* start EXCERPTED TEXT *

Battle Brews Over Housing goals


HUD Secretary Andrew Cuomo is said to favor raising the bar for affordable-housing goals for Fannie Mae and Freddie Mac, and a battle over these initiatives appears to be brewing.

So far these goals, in place since 1992, have contributed to increased efforts in such areas as multifamily securitization, in Community Reinvestment Act securitization, in high loan-to-value lending as well as an increased interest in the subprime market.

The Department of Housing and Urban Development is planning to unveil a proposed rule on Freddie Mac and Fannie Mae's affordable-lending goals within the next few months. Under the current goals, Fannie Mae and Freddie Mae are required to have 42% of the units they finance serve families at or below the area median income. The figure could go up to as much as 50%, according to one report.

* end EXCERPTED TEXT *
* start GIVEN DATA *

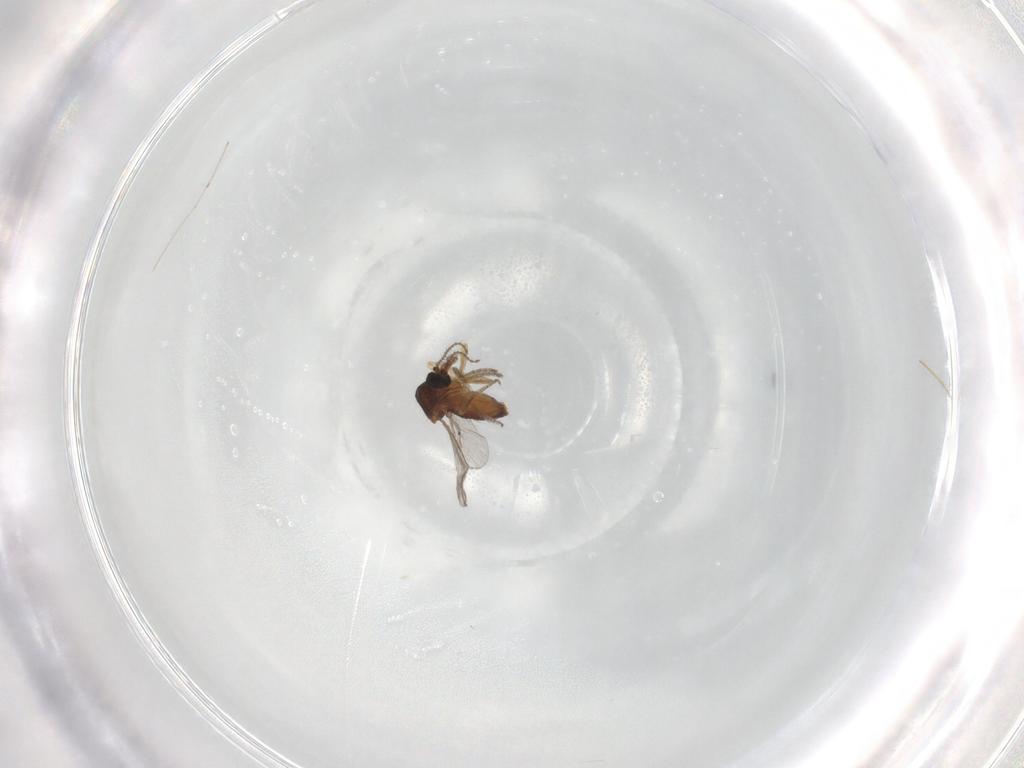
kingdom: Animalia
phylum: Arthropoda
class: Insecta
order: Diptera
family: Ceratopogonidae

* end GIVEN DATA *
* start GIVEN DATA *

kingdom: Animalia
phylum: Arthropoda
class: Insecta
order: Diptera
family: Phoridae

* end GIVEN DATA *

▸ LIST OF TASKS
- a) According to the article on housing goals, since what year have the affordable-housing goals for Fannie Mae and Freddie Mac been in place?
- b) Based on the article on housing goals, explain why the required share of financed units serving families at or below the area median income might change.
- c) Pick up the article on the Fannie Mae and Freddie Mac housing goals after its last sentence and continue it.
The material has no connection to the article on housing goals.

▸ IN RESPONSE
- a) They have been in place since 1992.

- b) HUD Secretary Andrew Cuomo is said to favor raising the bar for the affordable-housing goals, and HUD plans to unveil a proposed rule on those goals within the next few months. The current requirement is 42%, and according to one report it could go as high as 50%.

- c)
Sources on Capitol Hill noted that two weeks ago the U.S. Conference of Mayors, meeting in New Orleans, passed a resolution calling for increased low-, moderate- and middle-income lending by Fannie Mae and Freddie Mac. HUD interprets this as reinforcing its desire to raise the bar for the Fannie-Freddie affordable-lending goals, the sources said.

FM Watch, a newly organized critic of Fannie Mae and Freddie Mac favors higher goals and said Fannie Mae and Freddie Mac are already lobbying against them. Michael House, acting director of the group, said the two government-sponsored agencies have been talking to Congress and to the Clinton administration to keep their affordable-housing goals from being raised.

Fannie Mae is at the beginning of discussions with HUD, according to a company spokesman.

A spokeswoman at Freddie Mac said the company has not yet talked to HUD about the goals.

Freddie Mac argues that FM Watch mainly represents the interests of the mortgage-insurance industry (MBSL 6/21/99). The Fannie Mae spokesman said the reason FM Watch favors increasing the affordable-housing goals is that the mortgage insurers would benefit since the goals result in more high-LTV loans, which typically require mortgage insurance.

The Fannie Mae spokesman added that if the goals are raised, they could exceed the number of affordable loans that the primary markets can deliver to the two secondary-market companies. He said unrealistic goals would result in credit allocation, which Congress opposes.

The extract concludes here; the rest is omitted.